We sweated out what to tell our families. (His family loves me and mine loves him, so we shouldnt've been too nervous.) We sweated out what to tell our friends. (Again, mine love him and I assume his like me!) And then we started making plans to see each other in person for the first time. He agreed to visit me on my turf, and we split the cost of the ticket. Seven months to the day since we started dating, we were finally going to be together in person!
The day that he was slated to arrive, I was NERVOUS AS HELL. So many worries were tearing through my brain. What if we didn't hit it off? What if I liked him, but he didn't like me? What if he liked me, but I ended up not liking him? What would we do?

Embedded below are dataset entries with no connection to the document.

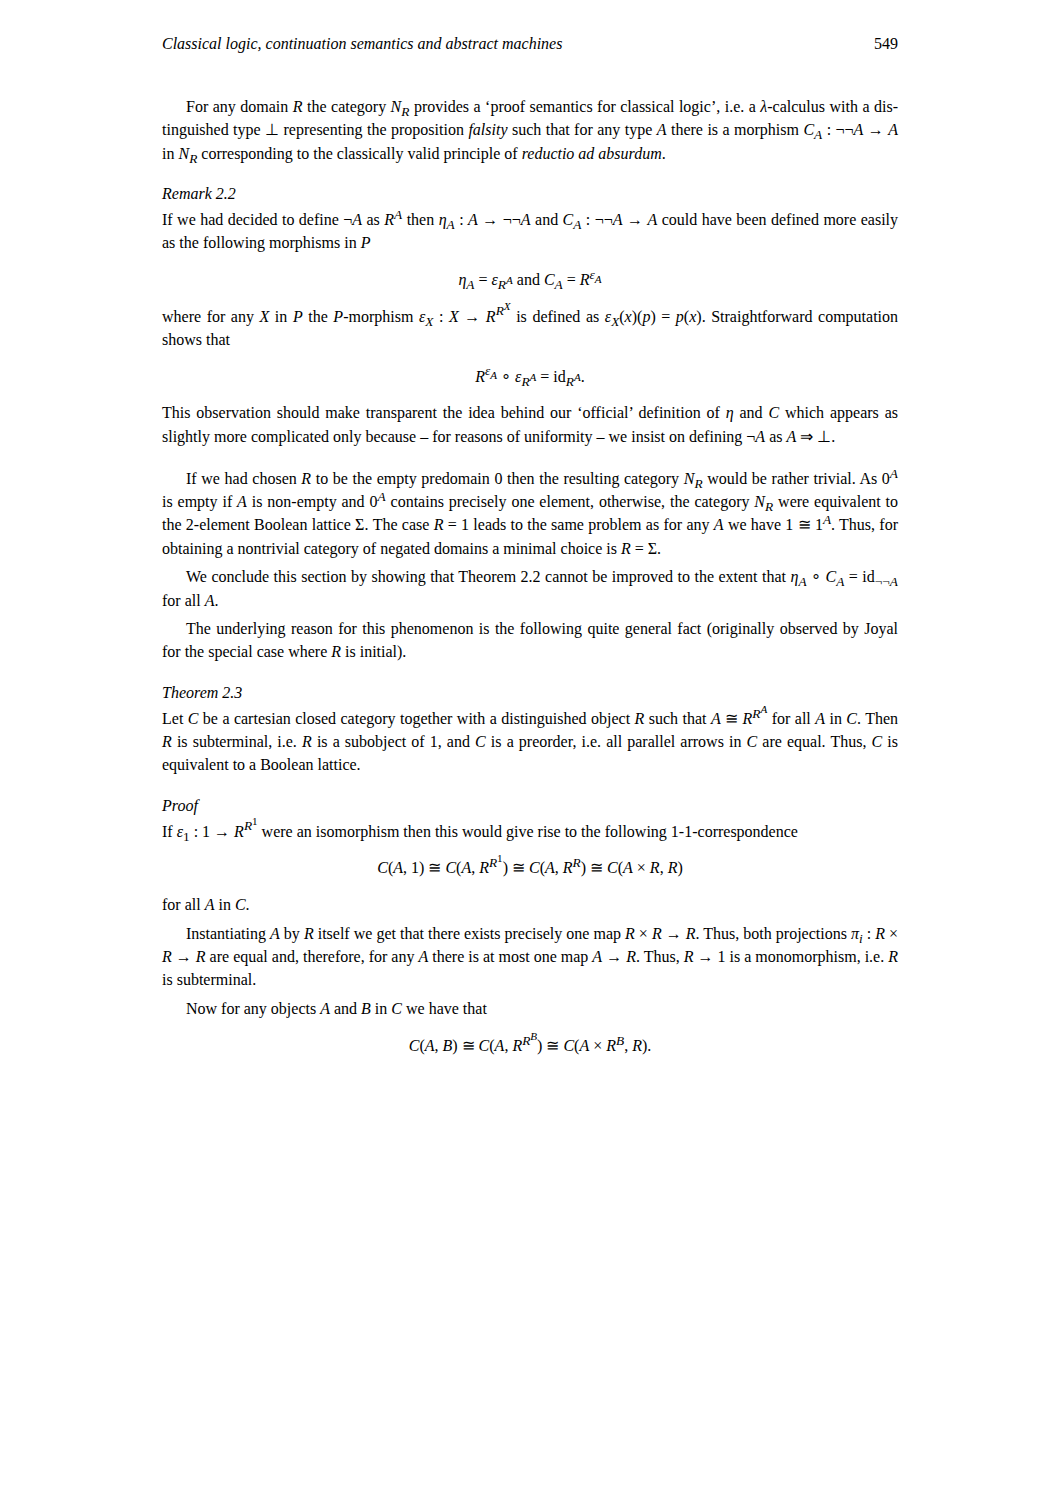Classical logic, continuation semantics and abstract machines 549
For any domain R the category NR provides a ‘proof semantics for classical logic’, i.e. a λ-calculus with a distinguished type ⊥ representing the proposition falsity such that for any type A there is a morphism CA : ¬¬A → A in NR corresponding to the classically valid principle of reductio ad absurdum.
Remark 2.2
If we had decided to define ¬A as RA then ηA : A → ¬¬A and CA : ¬¬A → A could have been defined more easily as the following morphisms in P
ηA = εRA and CA = RεA
where for any X in P the P-morphism εX : X → RRX is defined as εX(x)(p) = p(x). Straightforward computation shows that
RεA ∘ εRA = idRA.
This observation should make transparent the idea behind our ‘official’ definition of η and C which appears as slightly more complicated only because – for reasons of uniformity – we insist on defining ¬A as A ⇒ ⊥.
If we had chosen R to be the empty predomain 0 then the resulting category NR would be rather trivial. As 0A is empty if A is non-empty and 0A contains precisely one element, otherwise, the category NR were equivalent to the 2-element Boolean lattice Σ. The case R = 1 leads to the same problem as for any A we have 1 ≅ 1A. Thus, for obtaining a nontrivial category of negated domains a minimal choice is R = Σ.
We conclude this section by showing that Theorem 2.2 cannot be improved to the extent that ηA ∘ CA = id¬¬A for all A.
The underlying reason for this phenomenon is the following quite general fact (originally observed by Joyal for the special case where R is initial).
Theorem 2.3
Let C be a cartesian closed category together with a distinguished object R such that A ≅ RRA for all A in C. Then R is subterminal, i.e. R is a subobject of 1, and C is a preorder, i.e. all parallel arrows in C are equal. Thus, C is equivalent to a Boolean lattice.
Proof
If ε1 : 1 → RR1 were an isomorphism then this would give rise to the following 1-1-correspondence
C(A, 1) ≅ C(A, RR1) ≅ C(A, RR) ≅ C(A × R, R)
for all A in C.
Instantiating A by R itself we get that there exists precisely one map R × R → R. Thus, both projections πi : R × R → R are equal and, therefore, for any A there is at most one map A → R. Thus, R → 1 is a monomorphism, i.e. R is subterminal.
Now for any objects A and B in C we have that
C(A, B) ≅ C(A, RRB) ≅ C(A × RB, R).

I waited at the airport in the world's most carefully selected outfit and texted him "I'm at the baggage claim!" The text that I got back almost made my heart stop.
I looked up and there he was. And true to form, he was wonderful. We went on our first real date, he met my family, and the week went by so fast and at the end I didn't want him to leave. But he went back to TX, and I stayed in VT. He visited again in August, and then I ventured on to his turf this past December/January to meet him and his family. On May 9th, 2014, he'll come up to be with me in VT and see me graduate from UVM. He'll be here for about 3 weeks, which is the longest time we'll have been with each other in person yet. It still won't feel like enough time, but I'm looking forward to seeing him. Only 84 days until he's here!
It's been amazing being his lady, and I couldn't ask for a better man. I usually put "Little Things" at the end of each entry, but this whole journal is a testament to the most amazing part of my daily life: Harrison. He makes me so happy, constantly.
Harrison, I adore you. Thanks for putting up with me for the past year and four months. I love you.